Let God use support as he wills. Expect a good outcome, but do not dictate it. All have the power of choice. All must use their brains and hearts to make the best decision when offering or declining support.

 

I come from a background of generational poverty, which was a surprise to me because I did not grow up in poverty. I grew up in Delaney Projects, Gary, Indiana. I was 18 months old when we moved there, before living in the “projects” became an undesirable branding, and I left for the first time after high school, when I was 18. It was not poverty; it was everyone simply living and surviving from day to day. I graduated from the Bridges Out of Poverty, Cass County Getting Ahead class in 2011 in Cassopolis, Michigan, where I relocated in 2004 from Battle Creek, Michigan. I am one of five associates in the pilot Leadership Development Initiative (LDI). LDI is an offshoot of the Cass County Getting Ahead assembly.

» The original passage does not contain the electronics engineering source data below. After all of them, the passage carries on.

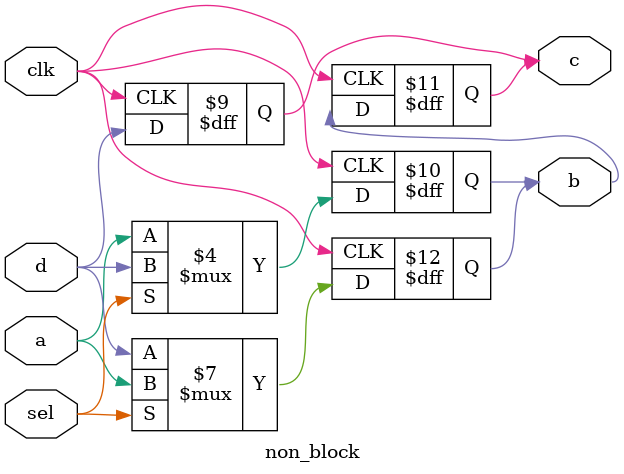
<source format=v>
/**
	【例 5.9】非阻塞赋值
    13,15,22,24     16,25
*/

module non_block(d,c,b,a,clk,sel);
output c,b;
input clk,a,d,sel;
reg c,b;
always @(posedge clk)
	begin
        if (sel)
            b<=a;
        else
            b<=d;
        c<=b;
    end

always @(negedge clk)
	begin
        if (sel)
            b<=d;
        else
            b<=a;
        c<=d;
    end
endmodule

</source>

Our group’s focus is the “Pygmalion” of hidden leadership skills in Getting Ahead graduates. We are encouraged to continue learning about ourselves and our community beyond the Getting Ahead process. We are writing the manual for the future graduates/LDI candidates to follow. Our plan foresees individual and group projects with which to instruct, inform, and involve the community in the eradication of poverty, one person at a time. My interests lie in art, expressed in various methods; communication through writing, singing, and conversation; reading (lots and lots of reading); cooking; and being generally a creative nuisance.